Colleen ‘Cosmo’ Murphy explores the city of Edinburgh. Having already delved into Sheffield through the eyes of Human League’s Travelogue album, Liverpool and The Teardrop Explodes’ Kilimanjaro, and Manchester with New Order’s Power, Corruption and Lies, we’re now heading further north to the capital city of Scotland; a city of science and engineering, home of one of the biggest events in the cultural calendar, and a city with an incredibly varied history stretching back thousands of years…Edinburgh. We’re looking at an album that links the old with the new, the traditional with the electronic, and it’s Martyn Bennett’s Bothy Culture.

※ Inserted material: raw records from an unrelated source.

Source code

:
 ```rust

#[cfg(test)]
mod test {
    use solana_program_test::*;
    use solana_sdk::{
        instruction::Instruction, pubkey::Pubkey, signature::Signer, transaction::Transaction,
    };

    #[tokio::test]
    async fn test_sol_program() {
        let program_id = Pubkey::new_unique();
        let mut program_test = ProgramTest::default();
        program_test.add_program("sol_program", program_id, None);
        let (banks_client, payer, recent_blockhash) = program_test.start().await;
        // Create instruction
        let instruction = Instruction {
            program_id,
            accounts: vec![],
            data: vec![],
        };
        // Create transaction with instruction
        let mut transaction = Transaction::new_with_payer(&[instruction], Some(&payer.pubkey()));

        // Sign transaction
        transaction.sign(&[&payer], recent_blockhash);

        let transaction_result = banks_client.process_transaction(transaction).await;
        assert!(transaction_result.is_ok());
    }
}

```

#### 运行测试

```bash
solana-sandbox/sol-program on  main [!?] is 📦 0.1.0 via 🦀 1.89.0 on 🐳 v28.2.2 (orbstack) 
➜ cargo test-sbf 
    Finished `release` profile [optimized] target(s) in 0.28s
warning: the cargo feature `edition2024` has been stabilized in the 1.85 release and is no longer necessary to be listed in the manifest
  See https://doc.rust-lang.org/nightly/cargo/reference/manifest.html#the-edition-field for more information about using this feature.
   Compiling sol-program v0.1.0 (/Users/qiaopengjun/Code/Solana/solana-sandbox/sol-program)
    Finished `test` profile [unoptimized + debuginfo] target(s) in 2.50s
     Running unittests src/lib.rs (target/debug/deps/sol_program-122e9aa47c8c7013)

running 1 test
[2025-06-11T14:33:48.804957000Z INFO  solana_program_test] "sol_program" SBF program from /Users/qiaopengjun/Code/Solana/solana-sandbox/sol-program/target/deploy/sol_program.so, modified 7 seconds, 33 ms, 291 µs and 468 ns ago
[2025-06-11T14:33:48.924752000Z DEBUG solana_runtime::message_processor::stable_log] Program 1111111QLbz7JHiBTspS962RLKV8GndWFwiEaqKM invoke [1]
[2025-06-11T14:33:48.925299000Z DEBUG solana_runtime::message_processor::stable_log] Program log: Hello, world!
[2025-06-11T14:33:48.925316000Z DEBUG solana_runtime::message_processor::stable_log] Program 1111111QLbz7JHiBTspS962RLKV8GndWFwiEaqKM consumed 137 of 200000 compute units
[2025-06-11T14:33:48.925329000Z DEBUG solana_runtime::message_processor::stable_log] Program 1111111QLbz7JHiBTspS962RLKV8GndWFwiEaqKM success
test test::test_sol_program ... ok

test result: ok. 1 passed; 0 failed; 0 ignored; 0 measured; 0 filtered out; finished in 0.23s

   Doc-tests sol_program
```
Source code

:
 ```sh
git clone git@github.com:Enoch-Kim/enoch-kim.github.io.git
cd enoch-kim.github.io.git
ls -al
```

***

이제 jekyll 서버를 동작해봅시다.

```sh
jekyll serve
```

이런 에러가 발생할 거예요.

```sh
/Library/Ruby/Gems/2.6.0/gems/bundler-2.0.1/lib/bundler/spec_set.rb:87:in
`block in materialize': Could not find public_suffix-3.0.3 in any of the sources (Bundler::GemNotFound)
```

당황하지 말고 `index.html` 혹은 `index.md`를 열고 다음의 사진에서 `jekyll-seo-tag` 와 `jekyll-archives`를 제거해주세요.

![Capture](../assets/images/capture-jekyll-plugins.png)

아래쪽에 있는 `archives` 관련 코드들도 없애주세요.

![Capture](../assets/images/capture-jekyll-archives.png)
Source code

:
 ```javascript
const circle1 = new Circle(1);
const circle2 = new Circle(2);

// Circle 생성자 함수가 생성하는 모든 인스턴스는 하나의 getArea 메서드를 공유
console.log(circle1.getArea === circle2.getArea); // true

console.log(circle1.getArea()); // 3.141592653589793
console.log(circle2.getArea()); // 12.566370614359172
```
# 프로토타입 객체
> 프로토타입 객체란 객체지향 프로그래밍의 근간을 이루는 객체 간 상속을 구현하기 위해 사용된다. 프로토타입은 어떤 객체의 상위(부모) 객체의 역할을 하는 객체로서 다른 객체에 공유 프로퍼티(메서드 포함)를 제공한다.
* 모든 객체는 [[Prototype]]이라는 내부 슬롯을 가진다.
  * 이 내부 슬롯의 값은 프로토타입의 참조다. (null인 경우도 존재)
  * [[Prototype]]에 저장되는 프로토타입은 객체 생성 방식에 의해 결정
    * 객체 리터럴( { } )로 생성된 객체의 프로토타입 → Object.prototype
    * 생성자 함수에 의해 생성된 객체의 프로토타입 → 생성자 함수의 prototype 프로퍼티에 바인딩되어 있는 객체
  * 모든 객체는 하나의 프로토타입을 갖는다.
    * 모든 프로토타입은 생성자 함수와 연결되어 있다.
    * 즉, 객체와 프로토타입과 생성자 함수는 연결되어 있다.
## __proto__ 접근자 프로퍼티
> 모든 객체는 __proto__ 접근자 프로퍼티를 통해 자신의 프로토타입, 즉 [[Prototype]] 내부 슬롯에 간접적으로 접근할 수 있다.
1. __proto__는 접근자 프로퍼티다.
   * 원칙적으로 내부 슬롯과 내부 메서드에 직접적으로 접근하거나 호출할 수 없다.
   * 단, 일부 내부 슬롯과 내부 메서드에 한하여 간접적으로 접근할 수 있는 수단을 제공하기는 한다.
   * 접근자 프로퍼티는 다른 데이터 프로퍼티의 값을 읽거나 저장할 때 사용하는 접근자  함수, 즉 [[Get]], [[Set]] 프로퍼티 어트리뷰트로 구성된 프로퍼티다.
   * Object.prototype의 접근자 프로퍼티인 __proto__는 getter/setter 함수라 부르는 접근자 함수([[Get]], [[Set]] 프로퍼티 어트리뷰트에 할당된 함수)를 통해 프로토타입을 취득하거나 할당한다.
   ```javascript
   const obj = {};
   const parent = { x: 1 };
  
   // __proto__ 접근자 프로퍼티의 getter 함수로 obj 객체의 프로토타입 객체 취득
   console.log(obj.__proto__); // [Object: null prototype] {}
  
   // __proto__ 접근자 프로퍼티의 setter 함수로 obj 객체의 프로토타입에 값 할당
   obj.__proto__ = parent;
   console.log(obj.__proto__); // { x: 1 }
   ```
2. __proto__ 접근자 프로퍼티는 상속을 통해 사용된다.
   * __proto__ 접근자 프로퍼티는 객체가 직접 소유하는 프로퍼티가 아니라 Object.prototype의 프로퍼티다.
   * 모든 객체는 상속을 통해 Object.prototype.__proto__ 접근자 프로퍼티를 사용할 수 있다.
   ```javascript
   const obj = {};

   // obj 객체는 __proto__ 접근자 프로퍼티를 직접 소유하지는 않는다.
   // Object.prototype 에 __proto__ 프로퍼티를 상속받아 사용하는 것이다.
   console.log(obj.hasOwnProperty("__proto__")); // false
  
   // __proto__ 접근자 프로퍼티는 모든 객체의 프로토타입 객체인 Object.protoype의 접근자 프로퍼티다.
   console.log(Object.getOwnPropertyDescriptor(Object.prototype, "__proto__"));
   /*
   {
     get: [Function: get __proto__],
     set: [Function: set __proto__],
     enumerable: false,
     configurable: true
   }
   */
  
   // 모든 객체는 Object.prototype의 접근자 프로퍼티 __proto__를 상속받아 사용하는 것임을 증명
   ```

Released in 1997, Martyn’s second album takes Celtic folk, Gaelic, and traditional rhythms and poems, and blended them with the ambient electronica of the day, elements of the rave scene, and drum and bass. Bringing the traditional to an entirely new audience and generation, his can-do attitude meant he had no boundaries with which to compose and record. He unfortunately passed away in 2005 due to cancer, and never quite became the influential artist of scenes he deserved to be. In this documentary, we ask why Martyn is so essential to the fabric of the city, we take a look at why the Edinburgh music scene is so small and insular, and how his indirect influence led to the growth of bands such as Young Fathers, Boards of Canada, Treacherous Orchestra, and even Moby. We talk to the likes of Radio 3’s Mary Ann Kennedy on his talents and legacy, members of Shooglenifty who worked with Martyn, friend and composer Greg Lawson, and font-of-knowledge and Celtic Connections artistic director Donald Shaw. Produced by Ashley Clivery.